5. Ensure a minimum of 2 minutes
6. Apply no-sting barrier film to area that will be covered by dressing (excluding the area under the CHG)
7. Allow the full 1 minute dry time
8. Ensure that the catheter is well secured.

Notes:

The friction produces during scrubbing loosens epithelial cells and improves skin exposure to antiseptic solution.

All surfaces of skin and catheter should be cleaned.

The most common cause of skin burns and redness is the application of the dressing before the prep has adequately dried.

Longer than 2 minutes may be required if more than 2 swabs have been used or the skin is visibly wet.

No-sting barrier film enhances dressing adherence and protects the skin.
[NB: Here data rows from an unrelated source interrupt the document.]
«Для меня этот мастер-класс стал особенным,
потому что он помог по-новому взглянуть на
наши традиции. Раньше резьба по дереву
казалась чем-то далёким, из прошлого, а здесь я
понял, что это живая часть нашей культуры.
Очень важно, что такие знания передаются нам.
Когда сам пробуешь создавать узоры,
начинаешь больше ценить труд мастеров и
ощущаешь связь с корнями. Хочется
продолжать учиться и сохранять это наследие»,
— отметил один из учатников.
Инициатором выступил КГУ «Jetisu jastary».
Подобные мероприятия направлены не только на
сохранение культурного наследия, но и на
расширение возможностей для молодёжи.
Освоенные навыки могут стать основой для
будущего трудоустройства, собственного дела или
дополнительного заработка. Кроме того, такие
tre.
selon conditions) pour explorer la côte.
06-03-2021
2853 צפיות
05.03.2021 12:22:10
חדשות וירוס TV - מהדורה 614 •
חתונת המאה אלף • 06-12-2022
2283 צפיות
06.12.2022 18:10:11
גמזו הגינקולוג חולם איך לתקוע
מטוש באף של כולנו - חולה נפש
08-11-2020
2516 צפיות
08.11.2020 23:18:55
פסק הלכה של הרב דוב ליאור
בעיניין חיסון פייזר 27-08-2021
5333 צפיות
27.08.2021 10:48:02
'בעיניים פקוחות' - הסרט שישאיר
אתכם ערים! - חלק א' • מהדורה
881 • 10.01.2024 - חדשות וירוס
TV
Application of no-sting under the CHG pad can cause skin burns.

Apply Dressing:

1. Apply securement device and ensure catheter will not move. 
2. Press and smooth edges of device completely
3. Position the dressing so that the CHG pad is over the insertion site and the dressing extends to cover the securement device and/or catheter hub.
4. Gently press the dressing and press toward the edges.  DO NOT STRETCH during application.
5. Remove the dressing border. 
6. Remove the anchor strip (still attached to the border) and position it over the bottom of the dressing so that it is half on the skin and half on the actual dressing.
7. The smooth side of the border paper can be rubbed over the dressing toward the edges enhance adherence.
8. Date the dressing and update the Kardex.

Notes:

Stretching during application can lead to skin burns.

Smoothing the paper over the dressing after dressing application produces heat and friction which improves dressing adherence

Successful dressing application takes time, but results in prolonged adherence with less frequent changes and site exposure over time.

Document

Document the dressing change and report any abnormal findings to the physician.

Document the plan for abnormal findings.